Um dos grandes méritos de A vida vertiginosa dos signos foi problematizar romances poucos conhecidos de autores como João do Rio, Elysio de Carvalho e Medeiros e Albuquerque, mesmo entre os estudiosos da cultura na bela época carioca. Porém, Salgado acaba reforçando uma leitura ainda muito romântica desses decadentistas brasileiros. É importante salientar que esses escritores estão muito longe de serem escritores malditos, pois todos conseguiram almejaram e conseguiram adentrar nos salões  oficiais, oficiosos e dourados da ABL. Eu acho que o Salgado deveria ter ampliado seu telescópio para os outsiders da Belle Époque. Por exemplo, falar em decadentismo sem citar o conto Dentes negros, cabelos azuis; O Cemitério dos Vivos e o Diário de Hospício de Lima Barreto é algo, no mínimo, estranho.

Referências:
SALGADO, Marcus. A vida vertiginosa dos signos: recepção do idioleto decadista na belle époque tropical.

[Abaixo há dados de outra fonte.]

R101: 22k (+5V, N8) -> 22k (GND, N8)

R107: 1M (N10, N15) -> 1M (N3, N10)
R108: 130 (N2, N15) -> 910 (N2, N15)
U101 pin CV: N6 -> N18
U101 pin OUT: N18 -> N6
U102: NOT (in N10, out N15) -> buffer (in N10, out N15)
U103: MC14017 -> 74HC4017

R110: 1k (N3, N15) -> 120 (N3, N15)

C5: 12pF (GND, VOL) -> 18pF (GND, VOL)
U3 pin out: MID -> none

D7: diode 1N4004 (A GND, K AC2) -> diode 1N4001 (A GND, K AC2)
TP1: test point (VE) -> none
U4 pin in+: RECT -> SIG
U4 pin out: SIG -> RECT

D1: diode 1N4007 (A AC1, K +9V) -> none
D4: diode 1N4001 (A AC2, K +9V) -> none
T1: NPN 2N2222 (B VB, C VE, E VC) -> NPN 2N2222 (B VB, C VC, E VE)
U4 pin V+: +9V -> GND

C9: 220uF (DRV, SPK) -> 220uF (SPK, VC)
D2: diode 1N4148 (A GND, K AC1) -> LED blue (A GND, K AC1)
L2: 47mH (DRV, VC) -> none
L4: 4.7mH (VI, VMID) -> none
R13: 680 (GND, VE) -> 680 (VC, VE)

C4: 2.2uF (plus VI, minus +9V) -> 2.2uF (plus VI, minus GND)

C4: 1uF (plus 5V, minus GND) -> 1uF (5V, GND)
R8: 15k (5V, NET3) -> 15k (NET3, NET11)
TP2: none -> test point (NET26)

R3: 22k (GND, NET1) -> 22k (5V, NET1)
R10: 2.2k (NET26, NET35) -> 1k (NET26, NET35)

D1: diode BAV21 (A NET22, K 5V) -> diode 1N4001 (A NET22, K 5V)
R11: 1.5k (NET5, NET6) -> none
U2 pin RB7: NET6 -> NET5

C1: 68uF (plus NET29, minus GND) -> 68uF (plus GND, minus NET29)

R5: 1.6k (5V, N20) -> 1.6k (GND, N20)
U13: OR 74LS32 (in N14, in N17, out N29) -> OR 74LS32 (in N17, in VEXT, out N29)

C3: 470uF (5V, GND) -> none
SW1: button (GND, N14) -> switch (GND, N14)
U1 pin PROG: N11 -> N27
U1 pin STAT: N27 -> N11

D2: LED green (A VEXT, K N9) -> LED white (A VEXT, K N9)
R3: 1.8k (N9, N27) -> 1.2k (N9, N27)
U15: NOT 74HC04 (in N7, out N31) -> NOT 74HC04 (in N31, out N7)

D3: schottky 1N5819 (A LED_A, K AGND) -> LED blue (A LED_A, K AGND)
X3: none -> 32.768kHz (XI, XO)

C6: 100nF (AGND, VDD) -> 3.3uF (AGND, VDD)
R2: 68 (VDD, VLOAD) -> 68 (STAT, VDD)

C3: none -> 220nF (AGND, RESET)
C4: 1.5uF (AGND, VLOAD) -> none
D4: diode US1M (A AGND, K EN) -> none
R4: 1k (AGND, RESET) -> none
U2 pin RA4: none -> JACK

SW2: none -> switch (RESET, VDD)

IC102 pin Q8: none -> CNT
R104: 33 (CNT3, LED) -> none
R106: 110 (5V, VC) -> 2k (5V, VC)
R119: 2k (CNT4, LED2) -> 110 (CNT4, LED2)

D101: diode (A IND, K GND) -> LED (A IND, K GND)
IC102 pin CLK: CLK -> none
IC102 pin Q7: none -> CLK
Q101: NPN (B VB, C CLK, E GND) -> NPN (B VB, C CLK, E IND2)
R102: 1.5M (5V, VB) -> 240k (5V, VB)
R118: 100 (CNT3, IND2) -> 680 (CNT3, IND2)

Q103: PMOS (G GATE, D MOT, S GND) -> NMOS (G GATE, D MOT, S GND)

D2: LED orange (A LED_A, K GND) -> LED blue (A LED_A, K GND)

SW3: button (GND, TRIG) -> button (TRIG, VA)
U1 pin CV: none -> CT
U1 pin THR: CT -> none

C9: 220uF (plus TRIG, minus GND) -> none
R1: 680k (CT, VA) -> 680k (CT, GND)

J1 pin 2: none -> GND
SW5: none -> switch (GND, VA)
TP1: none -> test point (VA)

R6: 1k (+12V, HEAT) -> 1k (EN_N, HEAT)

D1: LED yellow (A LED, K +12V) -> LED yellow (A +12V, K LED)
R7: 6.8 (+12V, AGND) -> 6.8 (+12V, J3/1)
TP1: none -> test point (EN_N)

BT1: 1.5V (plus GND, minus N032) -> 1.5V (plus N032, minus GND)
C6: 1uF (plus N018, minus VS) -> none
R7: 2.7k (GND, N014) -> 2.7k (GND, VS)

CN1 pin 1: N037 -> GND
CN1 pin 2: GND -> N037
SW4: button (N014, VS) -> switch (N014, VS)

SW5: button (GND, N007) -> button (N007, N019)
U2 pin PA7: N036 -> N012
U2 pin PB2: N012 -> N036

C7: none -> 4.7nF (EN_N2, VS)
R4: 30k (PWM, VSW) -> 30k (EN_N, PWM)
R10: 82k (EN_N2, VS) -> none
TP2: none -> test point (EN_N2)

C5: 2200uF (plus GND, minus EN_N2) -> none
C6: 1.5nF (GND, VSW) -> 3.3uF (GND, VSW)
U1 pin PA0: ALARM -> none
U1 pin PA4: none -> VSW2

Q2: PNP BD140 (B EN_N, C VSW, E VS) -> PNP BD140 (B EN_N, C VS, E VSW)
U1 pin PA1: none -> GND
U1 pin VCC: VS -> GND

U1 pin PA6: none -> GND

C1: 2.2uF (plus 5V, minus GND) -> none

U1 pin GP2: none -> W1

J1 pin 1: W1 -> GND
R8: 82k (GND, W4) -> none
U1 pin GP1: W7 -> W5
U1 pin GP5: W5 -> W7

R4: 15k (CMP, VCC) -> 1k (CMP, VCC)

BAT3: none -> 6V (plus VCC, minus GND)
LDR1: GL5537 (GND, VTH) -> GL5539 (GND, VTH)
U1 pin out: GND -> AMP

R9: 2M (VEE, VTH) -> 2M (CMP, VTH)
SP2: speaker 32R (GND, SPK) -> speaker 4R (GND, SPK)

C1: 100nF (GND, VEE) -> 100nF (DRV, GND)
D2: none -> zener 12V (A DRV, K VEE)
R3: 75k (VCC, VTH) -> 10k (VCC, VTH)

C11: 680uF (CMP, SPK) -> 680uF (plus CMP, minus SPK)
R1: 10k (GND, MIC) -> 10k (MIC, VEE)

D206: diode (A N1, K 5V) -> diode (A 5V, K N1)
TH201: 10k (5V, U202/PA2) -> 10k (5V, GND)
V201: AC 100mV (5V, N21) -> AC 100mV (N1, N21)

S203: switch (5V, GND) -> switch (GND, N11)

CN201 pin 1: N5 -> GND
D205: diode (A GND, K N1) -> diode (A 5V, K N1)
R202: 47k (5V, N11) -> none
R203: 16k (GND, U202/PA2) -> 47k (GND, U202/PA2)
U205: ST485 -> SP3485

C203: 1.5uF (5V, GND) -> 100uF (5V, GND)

Dissertação (Mestrado em Letras Vernáculas) Faculdade de Letras, Universidade Federal do Rio de Janeiro, Rio de Janeiro, 2006.

3 comentários:

  1. Meu caro, agradeço sua resenha da dissertação. Parte da dissertação foi publicada em livro, que gostaria de fazer chegar até vc (escreva-me, por gentileza, em marcussalgado@gmail.com). Quanto a Lima Barreto, é evidente que, embora seja um escritor estupendo e sua vertiginosa obra se constitua inegável testemunho humano e sociológico, falta-lhe certo aristocratismo característico do decadentismo (fosse ele uma pose ou uma defesa ideológica). O mesmo vale em relação ao dandismo (os decadentistas o herdaram tanto de Baudelaire quanto de Barbey d´Aurevilly, ainda vivo no fin de siècle e em contato com os principais decadentistas, que,como Jean Lorrain, idolatravam-no) e à "écriture artiste". Em matéria de outsiders da belle époque, estaria mais próximo do decadentismo o B. Lopes. Havia também a questão do álcool - a que os decadentistas franceses, com exceção do absinto, não enfatizavam tanto quanto o éter, a morfina e o ópio.

    ResponderExcluir
  2. Em tempo: não se esqueça que o "outsider" Lima Barreto tentou, e mais de uma vez, ingressar nos salões da Academia Brasileira de Letras... Portanto, seu texto também reforça uma leitura ainda muito romântica sobre Lima Barreto (autor que, embora vc o considere ousider, é, da belle époque, dos que mais a crítica escreveu a respeito, de forma que hoje se encontra muito mais canonizado do que em sua época). É preciso atentar para o reducionismo e o esquematismo ideológicos quando se aborda as obras da "belle époque", caso contrário o feitiço vira contra o feiticeiro...

    ResponderExcluir
  3. É inevitável que nossas leituras não deixem de ser intoxicadas mais por nossos afetos, creio, do que, propriamente, por esquematismos ideológicos. Sobre o ar aristocrático, é verdade. Estou realizando uma leitura comparada entre Às avessas e Vida e Morte de Gonzaga de Sá e apesar dos protagonistas dos romances serem depositários do pessimismo de Schopenhauer, a empatia de Gonzaga de Sá pelo seu mordomo é o que distancia Gonzaga de Sá do ar de bon vivant falido de Des Essents. Sobre as duas tentativas de Lima Barreto tentar adentrar na ABL, talvez o silenciamento em torno das suas candidaturas tenha muito mais a dizer do que a ambição comum a todo homem de letras pelo reconhecimento. Hoje, Lima é um cânone. Bem mais lido e debatido que Elysio de Carvalho e Medeiros e Albuquerque, é verdade. No momento, busco mapear a função de temas macabros como a morte, a violência, erotismo e pessimismo em seu pensamento, para além do Lima pobre e excluído. Parece que uma obra múltipla e fragmentada como a dele, apesar de ser muito estudada, ainda é prenhe de muitos significados. Abraços!